TASK BRIEF: Please carry on the chat log below, starting after its last message.

PASSAGE TO READ:
********

Lots of languages have no 'h' — in French, it's never aspirate, common part of diphthongs, yes, otherwise virtually unpronounced. None in Russian. Yes in German.

Heya tern!

heya

Hi @Ted

I just remembered I have to grade 3 assignments today. I needed today to do work.

:(

Hi @Balarka, g'night @MikeM ... So much for procrastination

Three assignments = 3 papers? Or a class of papers in three subjects?

That's how I feel like when I have to spend the day doing schoolwork instead of math.

It's tough not being emperor of the world, isn't it, Balarka?

More reasons to set Trump as an idol, eh?

Precisely.

@AndrewThompson 30 papers per week from three weeks.

Oh that sucks.

Good thing you're not grading for me. I would have gotten you fired for not returning each week's in a timely fashion.

/rant

I want to show that if $f(z)$ has a pole of order $m$ at $z=0$ then $f(z^2)$ has a pole of order $2m$ at $z=0$

Hope that justifies it for you.

I expressed my regrets about that a while ago, and I'm sorry. But stop chatting.

********

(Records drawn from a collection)
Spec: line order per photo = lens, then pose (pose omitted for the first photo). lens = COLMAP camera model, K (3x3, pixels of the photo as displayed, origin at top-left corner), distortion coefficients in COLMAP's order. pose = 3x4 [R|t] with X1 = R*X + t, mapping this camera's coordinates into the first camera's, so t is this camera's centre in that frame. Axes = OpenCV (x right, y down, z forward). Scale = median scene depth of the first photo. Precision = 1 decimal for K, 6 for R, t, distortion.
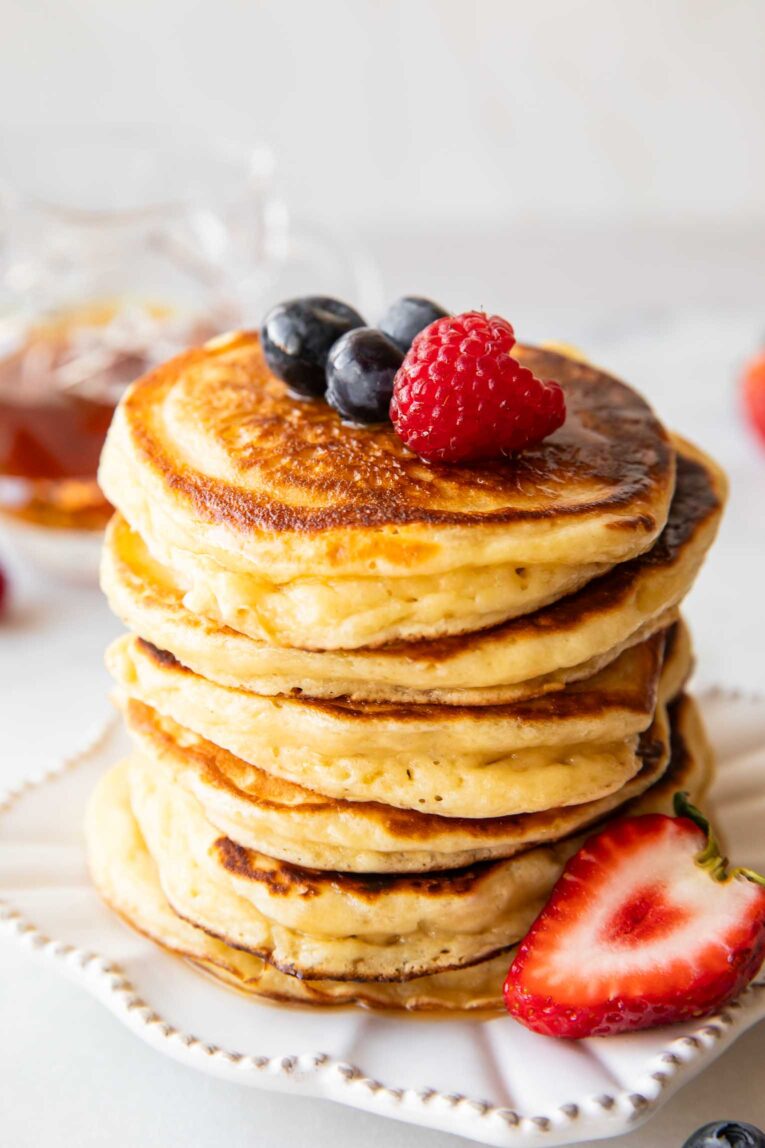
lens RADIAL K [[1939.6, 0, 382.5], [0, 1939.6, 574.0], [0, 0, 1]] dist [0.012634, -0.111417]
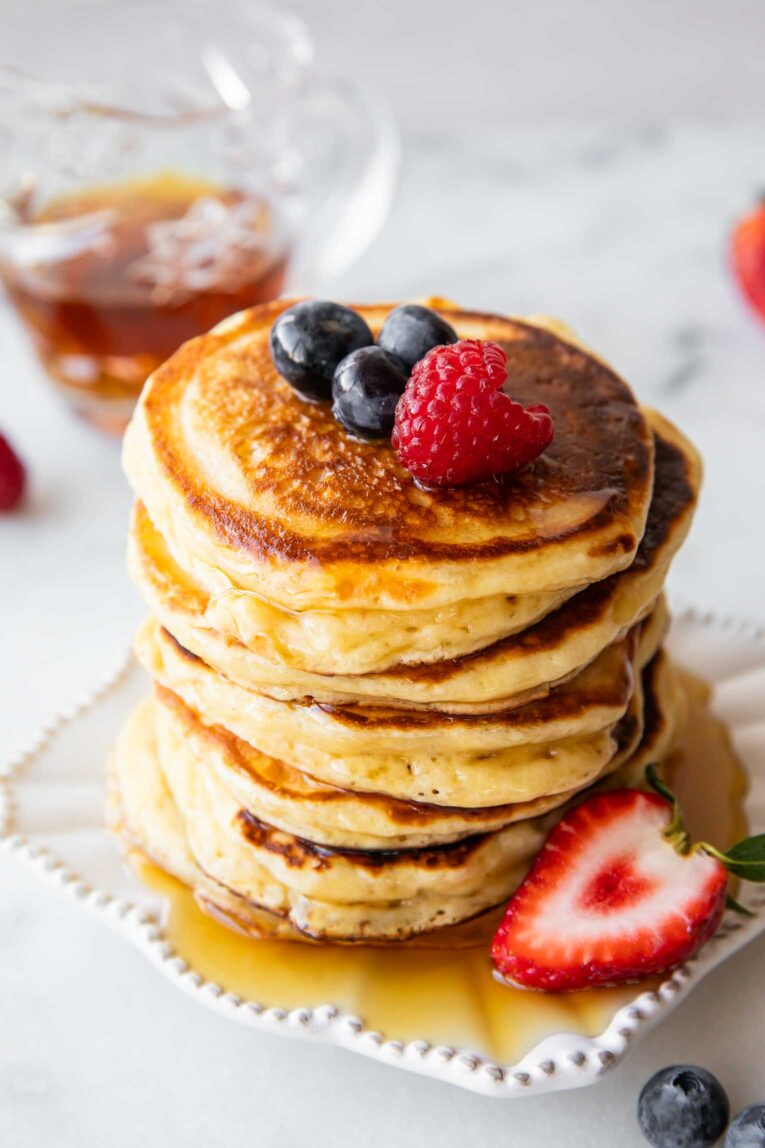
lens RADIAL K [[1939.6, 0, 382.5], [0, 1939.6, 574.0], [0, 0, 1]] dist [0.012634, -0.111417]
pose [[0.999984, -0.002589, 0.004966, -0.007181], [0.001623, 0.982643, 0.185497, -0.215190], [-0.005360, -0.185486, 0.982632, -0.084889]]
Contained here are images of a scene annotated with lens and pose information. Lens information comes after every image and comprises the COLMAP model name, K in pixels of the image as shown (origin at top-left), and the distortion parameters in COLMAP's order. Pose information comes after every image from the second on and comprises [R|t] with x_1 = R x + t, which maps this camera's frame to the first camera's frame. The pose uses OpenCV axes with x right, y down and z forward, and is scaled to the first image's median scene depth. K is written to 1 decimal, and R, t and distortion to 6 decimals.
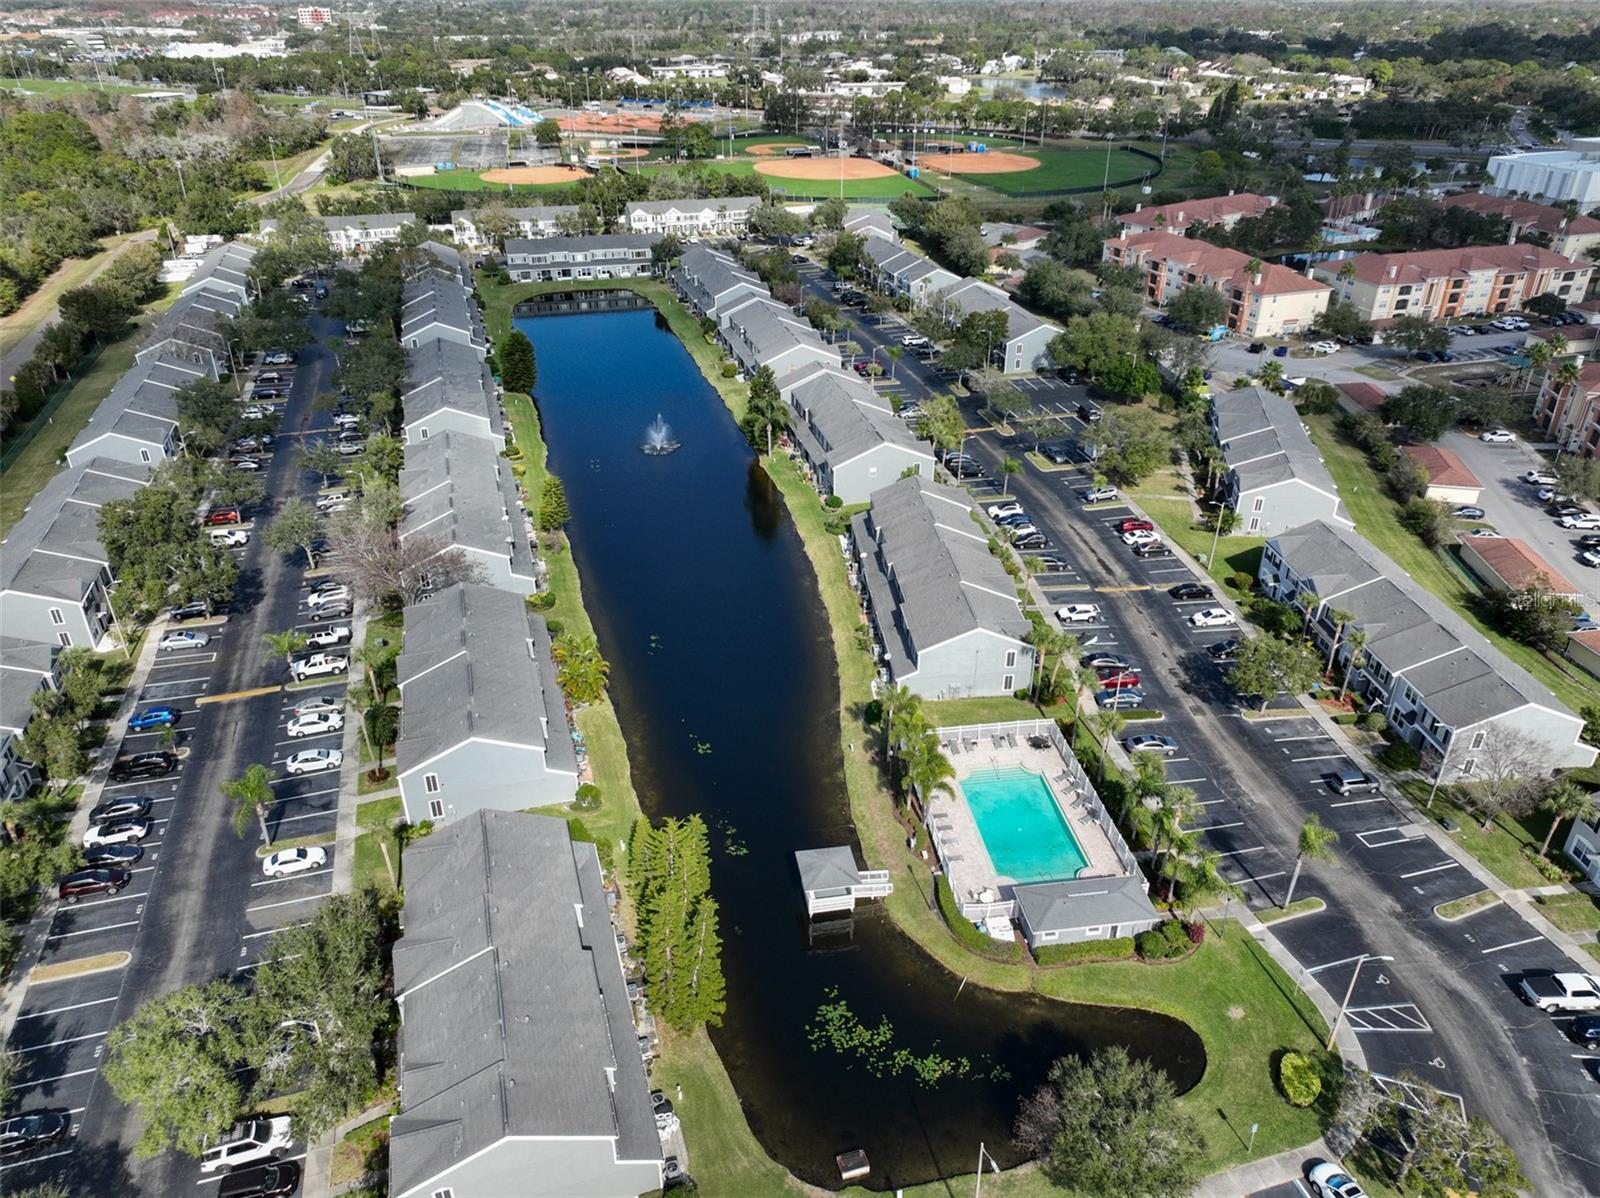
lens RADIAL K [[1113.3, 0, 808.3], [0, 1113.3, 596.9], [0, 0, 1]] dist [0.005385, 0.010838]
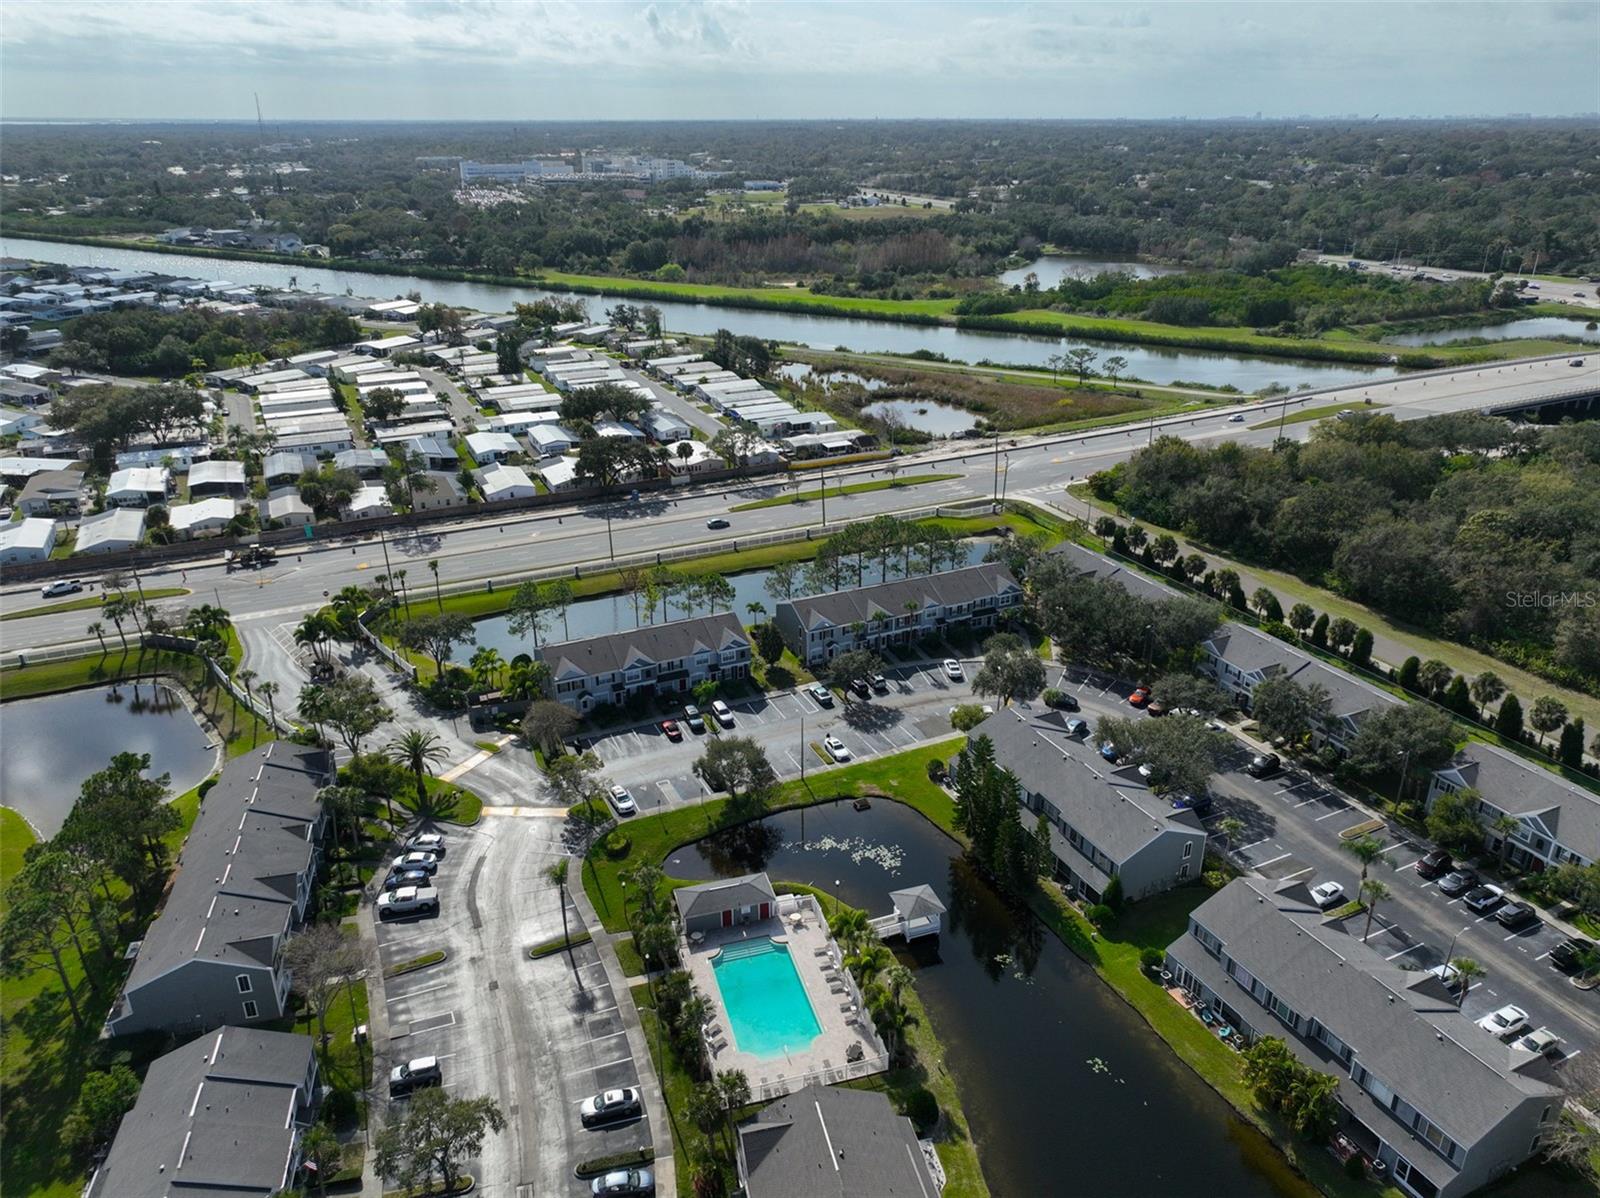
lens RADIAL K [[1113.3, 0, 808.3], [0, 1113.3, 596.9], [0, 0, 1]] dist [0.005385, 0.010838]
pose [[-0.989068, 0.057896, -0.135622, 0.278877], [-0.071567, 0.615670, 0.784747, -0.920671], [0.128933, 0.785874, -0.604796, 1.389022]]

********

ANSWER FOR THIS EXERCISE:
I can't remove.

@Lozansky: So what's your problem?

Would it suffice to look at $g(z)=1/f(z)$ , claim that $g$ has $m$ zeros and that $g(z^2)$ would then by some nice theorem have $2m$ zeros?

Do you know about Laurent series?

Yeah

How do you define order of a pole using those?

$$\sum_{j=-m}^{\infty} a_jz^{2j}$$

Ah, well, then, aren't you done?

Am... I?

Well, you didn't answer my question ... from the Laurent series, what tells you the order of the pole?

I only know that if $a_{-m} \neq 0$ we have a pole of order $m$

The lowest (negative) term with a nonzero coefficient.

Right

Well

OK, and then you told me the Laurent series for $f(z^2)$.

Yes

What's the lowest order term that appears?

$a_{-m}z^{-2m}$

And what's the power on $z$?

$-2m$

Hence ...

Huh

Well that's neat

I somehow got confused by the fact that we wouldn't have $2m$ terms with negative exponents

yeah, that is irrelevant. :)

$z^{-3} + e^z$ still has a pole of order $3$ at $0$.

Yeah we only have to look at the lowest order term

Righto.

Neato

Doing your $1/f(z)$ thing will amount to the same argument.

I think I'll ponder on some S-W classes today instead of diffgeom.

But then I would want to express $1/f(z)$ as a power/Taylor series?

right ... but then you have to note that you have a Taylor series at $0$ because the singularity is removable.

I prefer just looking at the Laurent series, myself. :)

Oh okay

Would we say $x/x$ has a (removable) singularity at $x=0$?

Yup.

So when someones write $x/x = 1$ I would say "That's not quite correct"

Right, domains are different.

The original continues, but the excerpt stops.